# Given text

[Start of section]

What is the detective’s business? Hmm ... Let’s see ... The murderer, Lydia, owns a large beer company that’s on the verge of bankruptcy. We want to contrast the detective and antagonist. I’m not sure it will be HIS business, but I could see him selling amaranth. Just up from where I live there’s a restaurant that specializes in pairing Amaranth with food. I’ve never been, but I love that idea. Amaranth and fine dying. (lol. I meant to write “dining” but it came out “dying”! Perhaps I’ll keep that in the back of my mind as a possible title. Perhaps “Murder and Fine Dying,” “Absinthe and Fine Dying”, “Fine Dying in Meadowmead”? Okay, perhaps not!)

Tentatively, I’ll say the detective owns a restaurant called Absinthe Cafe. The focus is on pairing exotic drinks with delicious food. The food is moderately priced and a good deal for what one gets.

Where does your detective live? What does his lair look like?

Here I’m thinking about Exotic Setting (see the last post).

Now that we know a bit more about the detective, this is easy: he lives above his restaurant! It’s a bit unusual, so that’s good. It’s memorable and it certainly ties in with the character’s occupation!

What’s exotic or unusual about the town? I like the idea of having a festival the town is organized around. For example, in their tip of the hat to Twin Peaks, Psych did a Cinnamon Festival episode.

Cupcake festival! It turns out that cupcakes are the detective’s favorite things in the entire world, a bit like Dean Winchester on Supernatural likes pie. At the moment he is passionate about chocolate cupcakes (the ones with sprinkles on top).

(Or perhaps it’s a chocolate festival. That way I could include interesting, quirky, recipes such as chocolate chili. The detective has a killer chocolate chili cupcake recipe!)

How does the detective’s work and digs add to her memorability? 

Gah! I’m writing “her” now. I didn’t mean to. Perhaps I’ll leave the door open to the possibility the detective is female.

In any case, how does the detective's work and accommodations affect his memorability?

I’m drawing a blank. Let’s approach this from another direction. How did Poirot’s apartment help make him memorable?

Order and method. How Poirot ARRANGED things in his apartment said something about his character, about how his mind worked. The modern, geometrical, art on the walls. The art is a prop, it gives Hastings a reason to ask, “Oh! Say that’s new, eh.” He cocks his head to the side, blinks, turns it to the other side. Poirot smiles, comes over, and enthusiastically explains the virtue of the straight lines and the pristine curves.

I think I’m going to hate myself a little bit, but I’m going to make the detective a neat freak. I’m thinking of Monica on the TV show, Friends. I’m going to give him my mother’s favorite expression: A place for everything and everything in its place. This is going to be one of the detective’s more irritating qualities.

I suppose I need to take my own advice and make the detectives predilection for order EXTREME. So—despite what I just said about ‘having a place for everything’—I have to go one of two ways: disorder or order.

Disorder. Columbo has a bit of the existentialist about him. Boundaries are artificial. This helps him escape the ordinary, false, conclusions that other, lesser, detectives settle on.

Order. But that expression, “A place for everything and everything in its place,” FEELS right. The detective is all about bringing order to chaos.

So we’re going for ORDER. That means I need to take the detective's neatness to an extreme, or at least make it memorable.

[End of section]

# Tasks to complete
**a.** Print the part of the notes on creating a detective from "Tentatively, I’ll say" to "what one gets.".
**b.** In the notes on creating a detective, where does the detective live?
The data that comes next has no connection to the notes on creating a detective.

# Information provided
[Start of section]

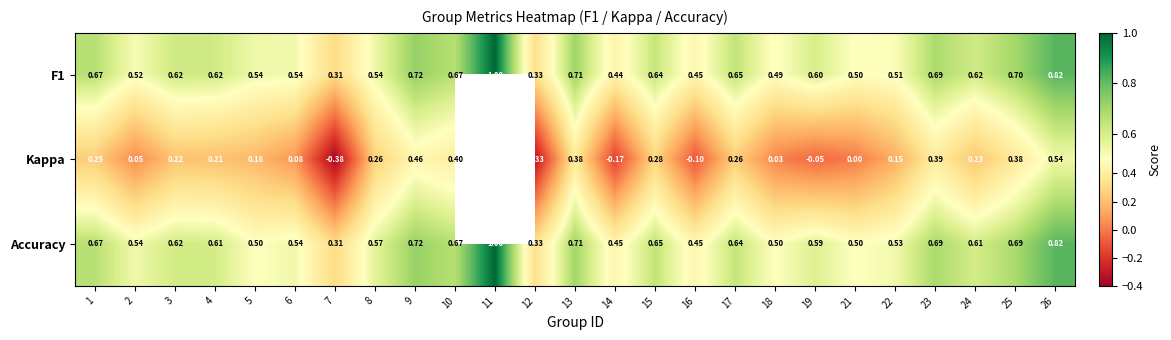

What is the difference between the highest and lowest values at 19?

0.7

[End of section]

# Solved tasks
**a.**
Tentatively, I’ll say the detective owns a restaurant called Absinthe Cafe. The focus is on pairing exotic drinks with delicious food. The food is moderately priced and a good deal for what one gets.

**b.** He lives above his restaurant.